## [EXERCISE REQUIREMENTS]
Copy the listing below verbatim, every line from start to end, and leave out the pictures.

· · · ·

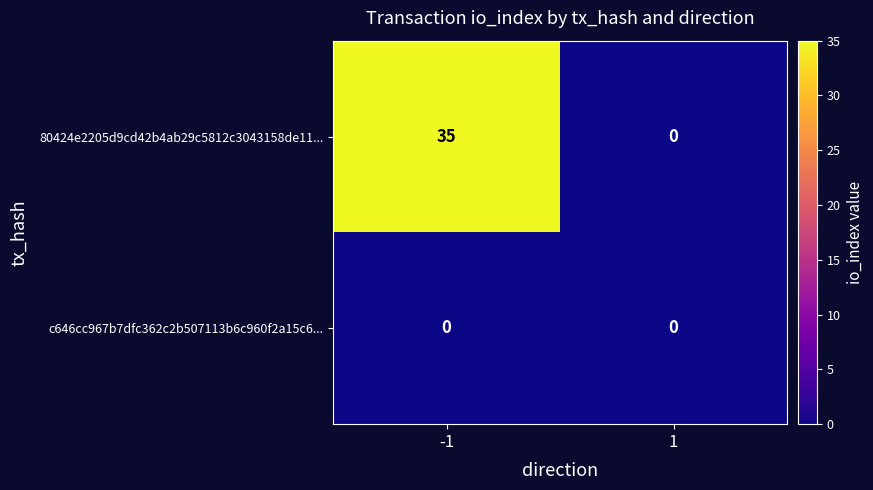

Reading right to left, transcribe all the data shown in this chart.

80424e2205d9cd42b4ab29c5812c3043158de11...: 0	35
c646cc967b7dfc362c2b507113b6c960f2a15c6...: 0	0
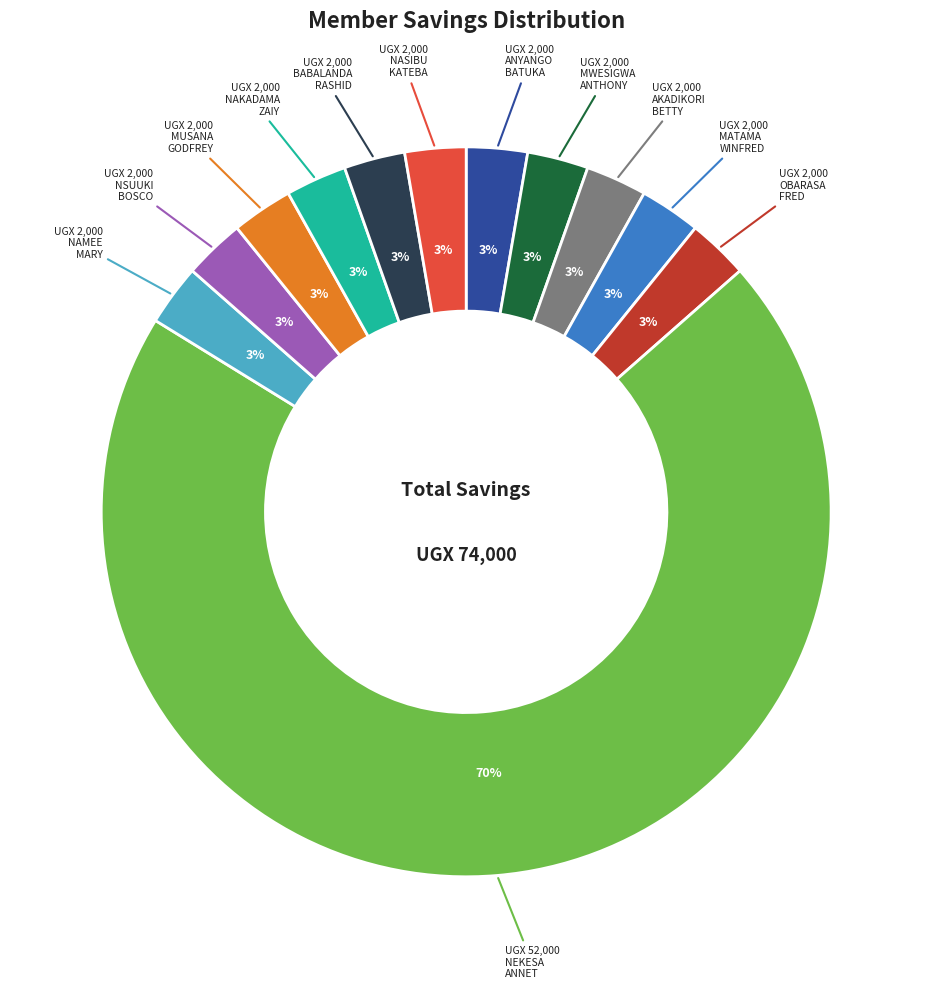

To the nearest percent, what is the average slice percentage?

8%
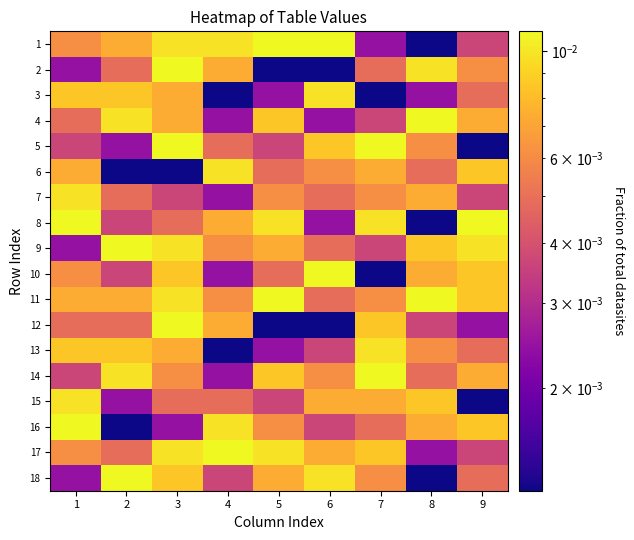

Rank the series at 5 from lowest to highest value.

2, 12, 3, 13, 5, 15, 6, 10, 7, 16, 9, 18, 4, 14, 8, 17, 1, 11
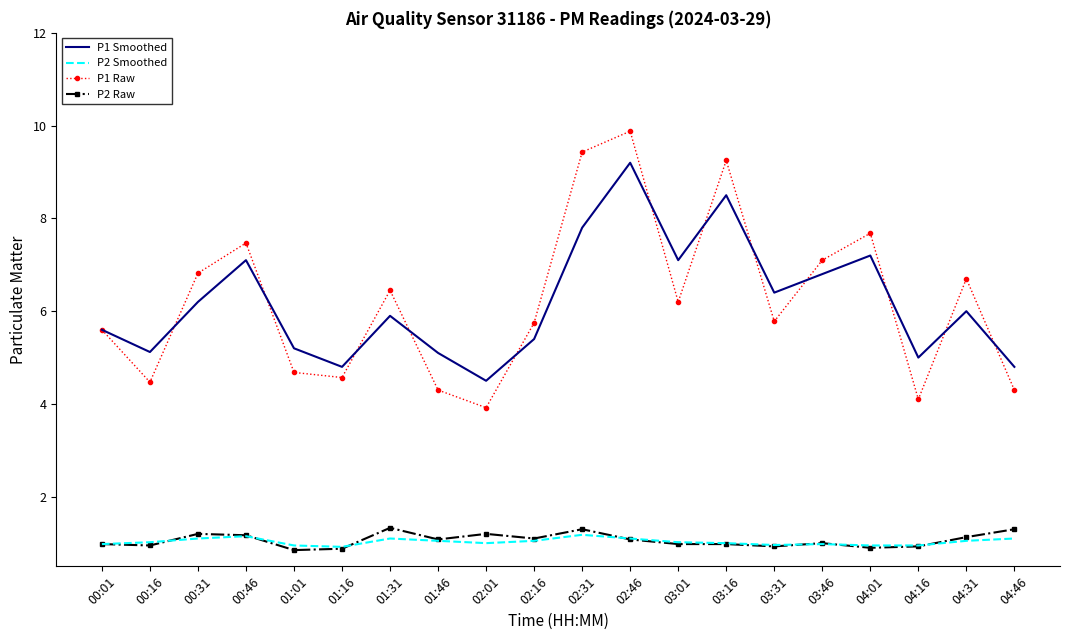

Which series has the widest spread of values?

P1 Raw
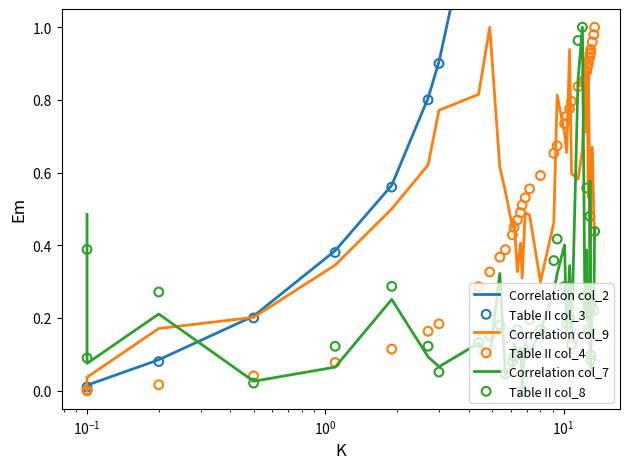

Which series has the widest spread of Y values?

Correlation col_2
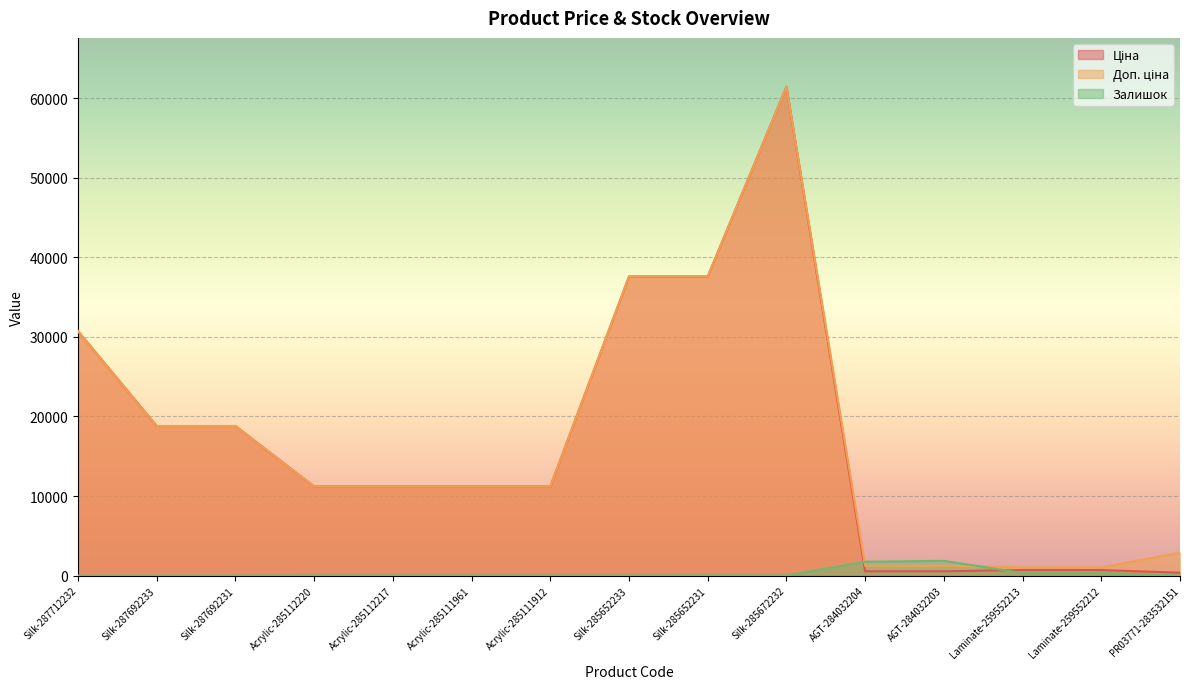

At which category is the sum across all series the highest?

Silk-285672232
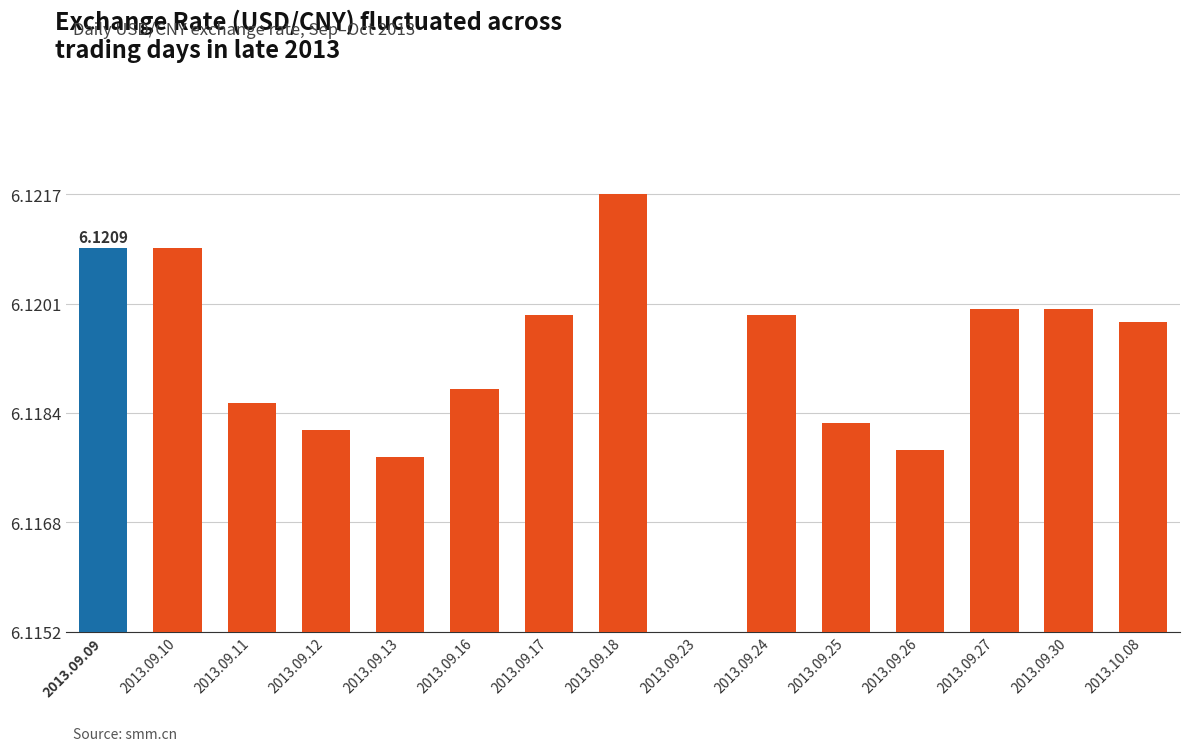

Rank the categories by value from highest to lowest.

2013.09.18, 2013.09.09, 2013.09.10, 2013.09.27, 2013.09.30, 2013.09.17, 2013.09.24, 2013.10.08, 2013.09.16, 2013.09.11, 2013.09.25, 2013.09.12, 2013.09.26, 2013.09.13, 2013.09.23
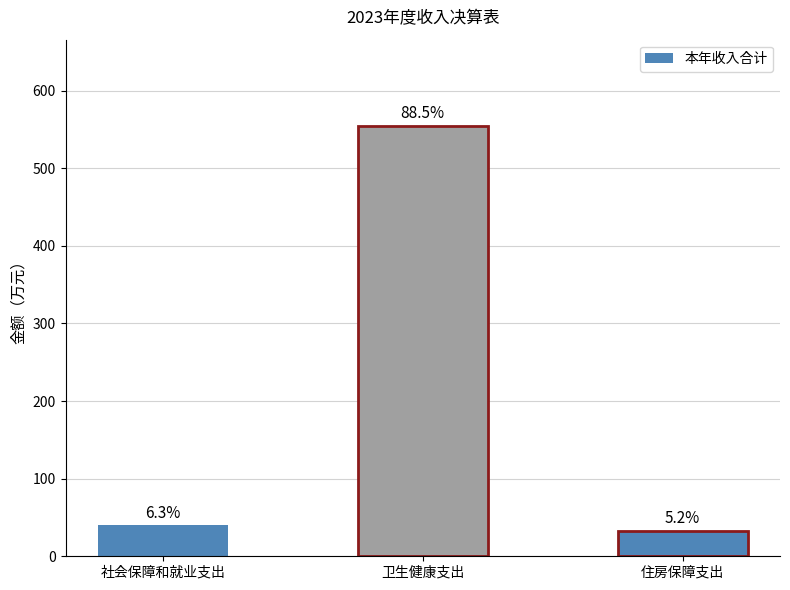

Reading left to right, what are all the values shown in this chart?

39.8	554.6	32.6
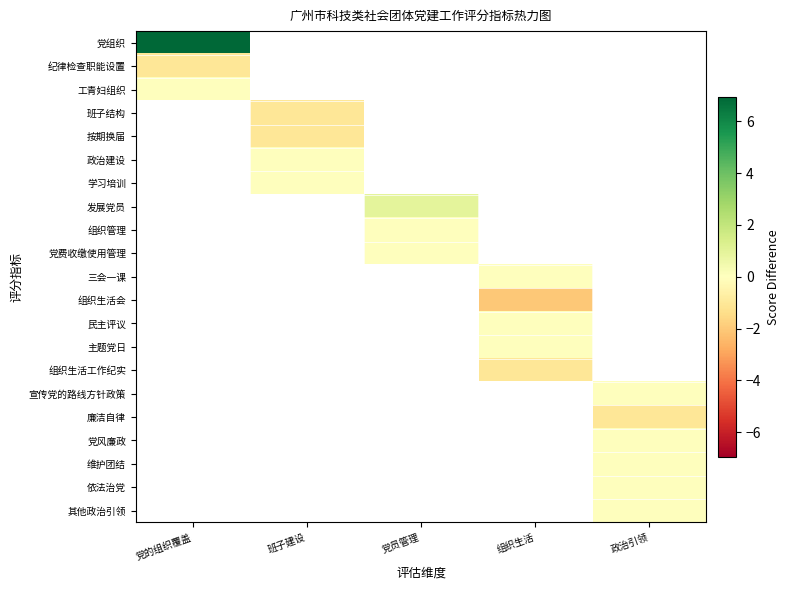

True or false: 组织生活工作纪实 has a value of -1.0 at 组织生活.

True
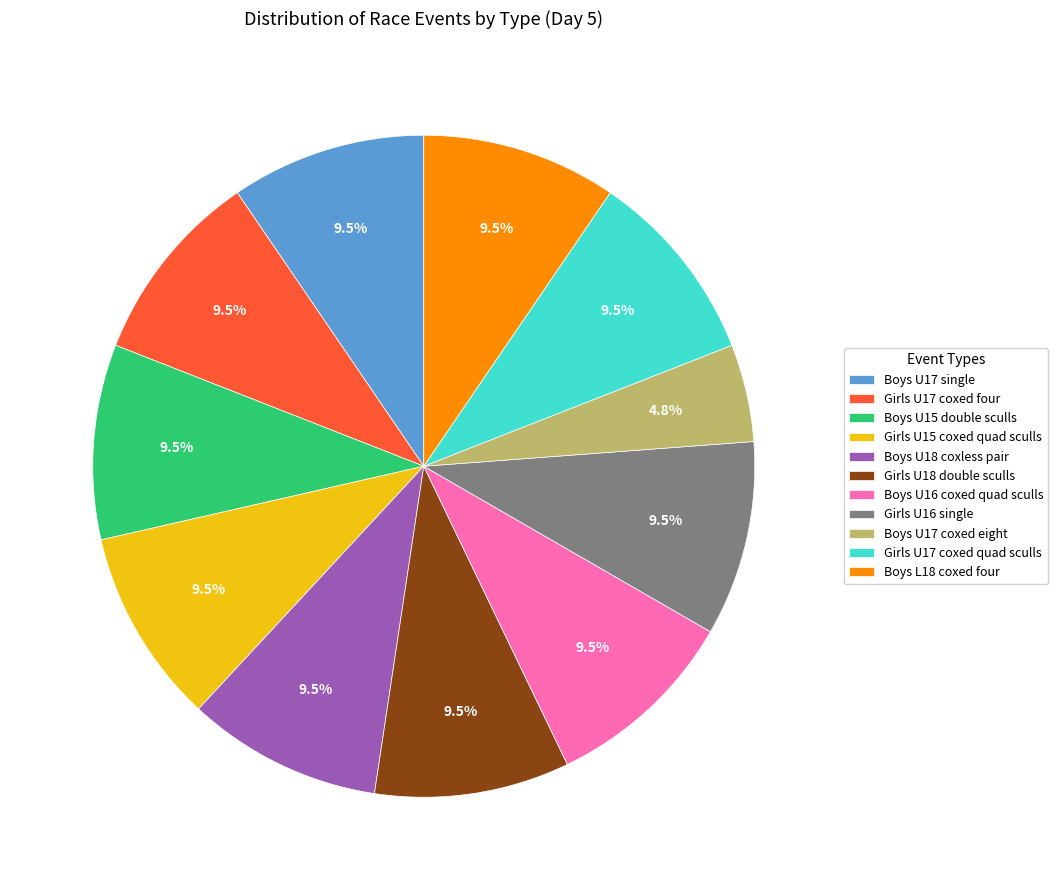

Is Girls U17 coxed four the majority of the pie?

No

· · · ·

## [OUTPUT FOR THIS TASK]
Reading right to left, transcribe all the data shown in this chart.

80424e2205d9cd42b4ab29c5812c3043158de11...: 0	35
c646cc967b7dfc362c2b507113b6c960f2a15c6...: 0	0

To the nearest percent, what is the average slice percentage?

8%

Rank the series at 5 from lowest to highest value.

2, 12, 3, 13, 5, 15, 6, 10, 7, 16, 9, 18, 4, 14, 8, 17, 1, 11

Which series has the widest spread of values?

P1 Raw

Which series has the widest spread of Y values?

Correlation col_2

At which category is the sum across all series the highest?

Silk-285672232

Rank the categories by value from highest to lowest.

2013.09.18, 2013.09.09, 2013.09.10, 2013.09.27, 2013.09.30, 2013.09.17, 2013.09.24, 2013.10.08, 2013.09.16, 2013.09.11, 2013.09.25, 2013.09.12, 2013.09.26, 2013.09.13, 2013.09.23

Reading left to right, what are all the values shown in this chart?

39.8	554.6	32.6

True or false: 组织生活工作纪实 has a value of -1.0 at 组织生活.

True

Is Girls U17 coxed four the majority of the pie?

No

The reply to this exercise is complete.